If the colonial boundaries represented one misapplied sub type of the French model, then the small states of central and southeastern Europe represented another. The prolonged existence of multicultural empires (Habsburg, Ottoman and Russian) shaped by dynastic interests delayed into the twentieth century the shift from historic to ethno-linguistic (national) frontiers with dire consequences. By this time internal migration, colonization, forced resettlement had created a kaleidoscope of peoples who could not be neatly compartmentalized by drawing linear frontiers. By this time too the French model had been redefined by the United States. President Wilson's published war aims, the so-called Fourteen Points, drove the concept of national frontiers to the reductio ad absurdum of its French logic. In fact, the French statesman Georges Clemenceau rejected his own offspring in the name of security. So the postwar boundaries of Europe remained in most cases frontier zones cutting through communities with utter disregard for their ethno-linguistic unity.

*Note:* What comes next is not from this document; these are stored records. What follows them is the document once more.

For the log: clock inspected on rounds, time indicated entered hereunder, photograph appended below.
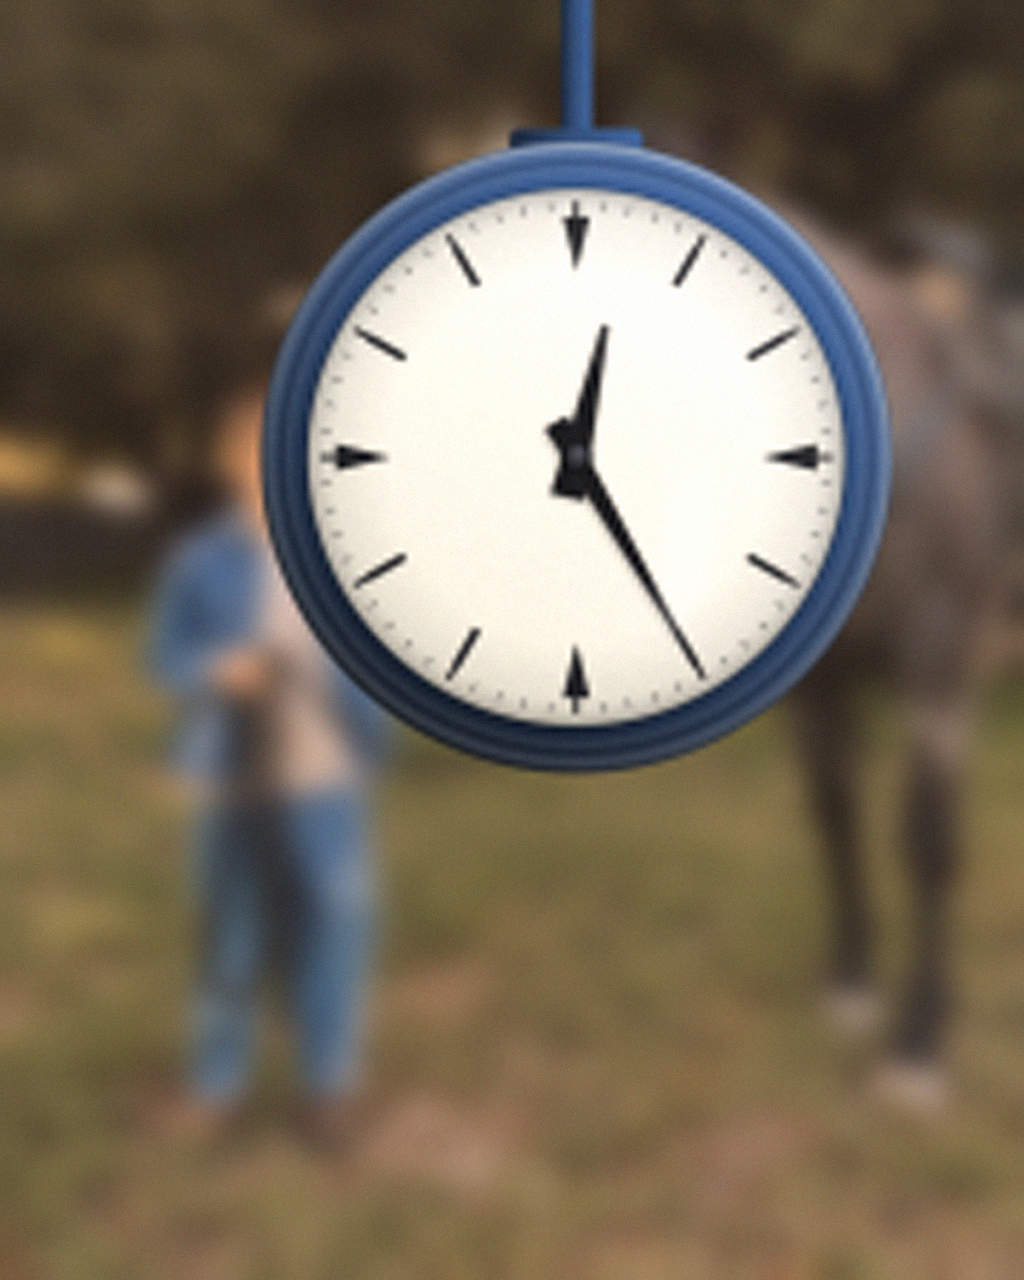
12:25
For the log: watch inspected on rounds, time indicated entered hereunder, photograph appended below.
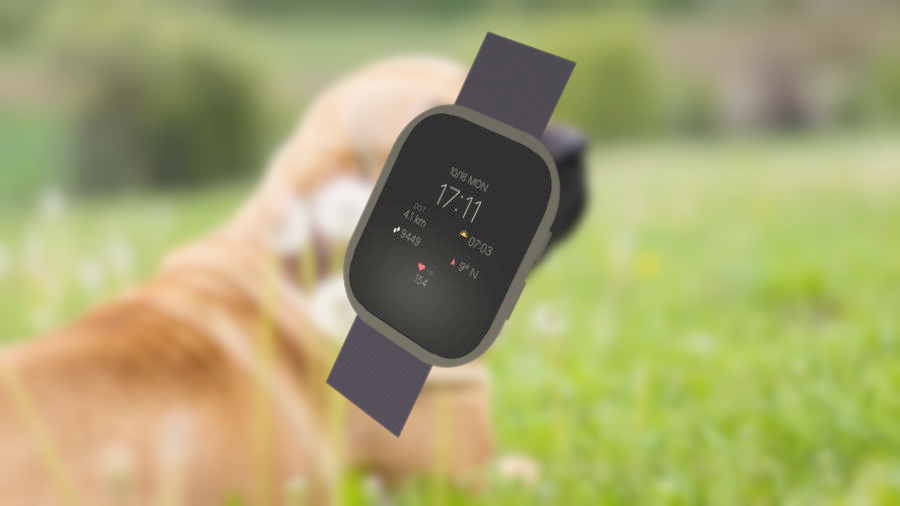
17:11
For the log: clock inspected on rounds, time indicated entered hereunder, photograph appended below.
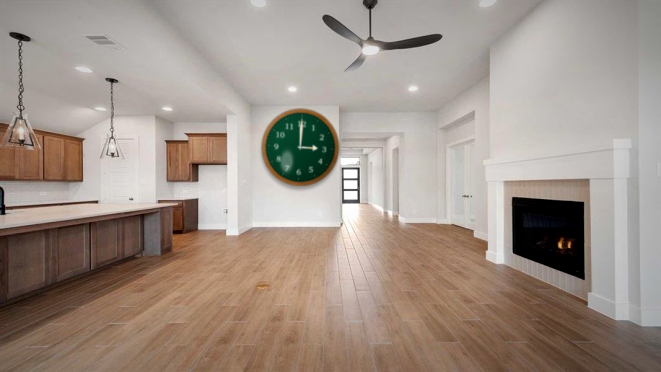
3:00
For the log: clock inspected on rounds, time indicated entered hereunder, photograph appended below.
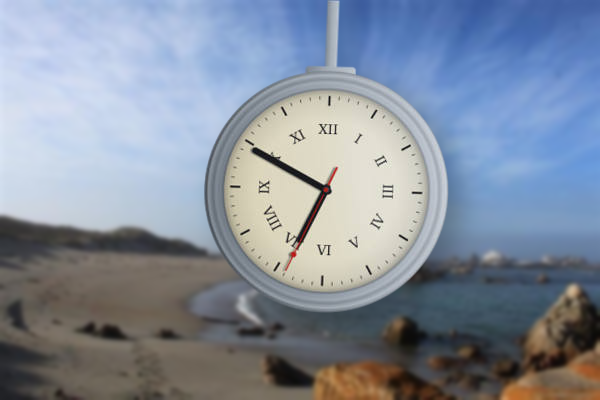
6:49:34
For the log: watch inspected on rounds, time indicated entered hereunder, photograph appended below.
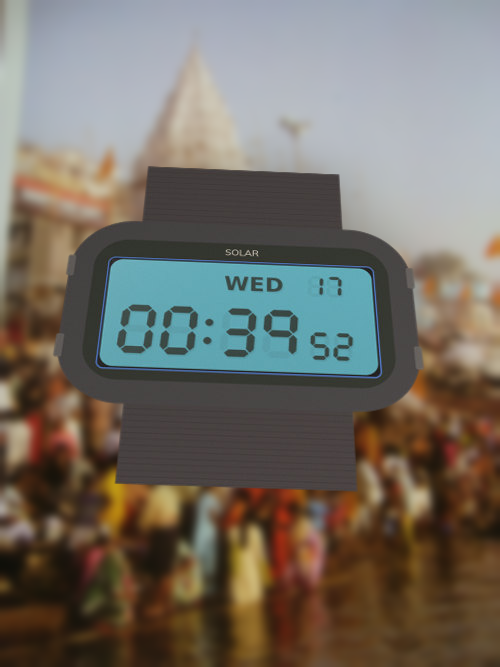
0:39:52
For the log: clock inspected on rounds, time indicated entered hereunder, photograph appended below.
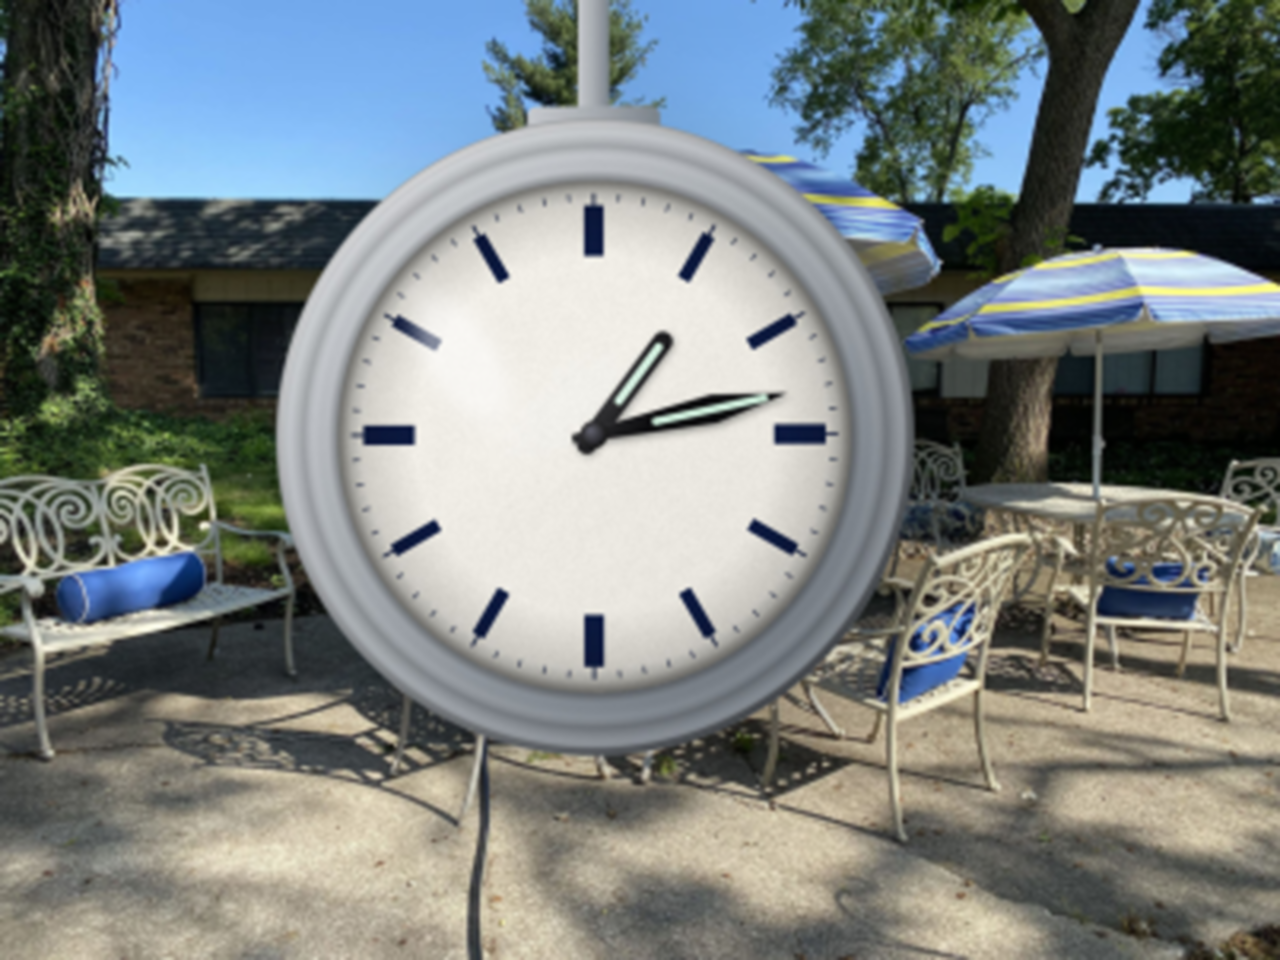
1:13
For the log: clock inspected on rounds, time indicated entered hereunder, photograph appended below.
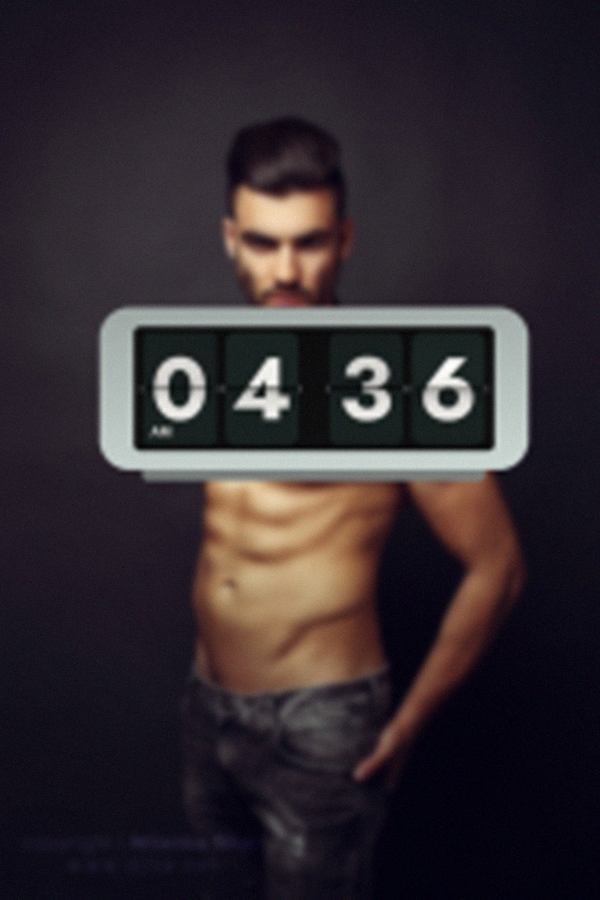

Similarly, redrawing the map of southeastern Europe as the Ottoman Empire gradually receded and finally together with the Habsburg Monarch collapsed in war and revolution was a cartographic nightmare. From the emergence of an autonomous Serbia and Greece in the early decades of the nineteenth century the results took the form of a series of unhappy compromises between the conflicting interests of the great powers and the aspiration of the subjugated peoples. The latter were striving not only for independence but also for frontiers based on historicist claims. In other words the wars of national liberation turned out to be something more than that. In most cases the formerly oppressed nationalities sought to emulate the structures of the very empires that had been their principled purpose to destroy. Throughout the nineteenth century and first half of the twentieth century claims were advanced for a Greater Serbia (and realized in the original form of the Kingdom of Serbs, Croats and Slovenes), Greater Croatia, Greater Romania, Greater Hungary, Greater Bulgaria and Greater Greece, claims that were mutually irreconcilable.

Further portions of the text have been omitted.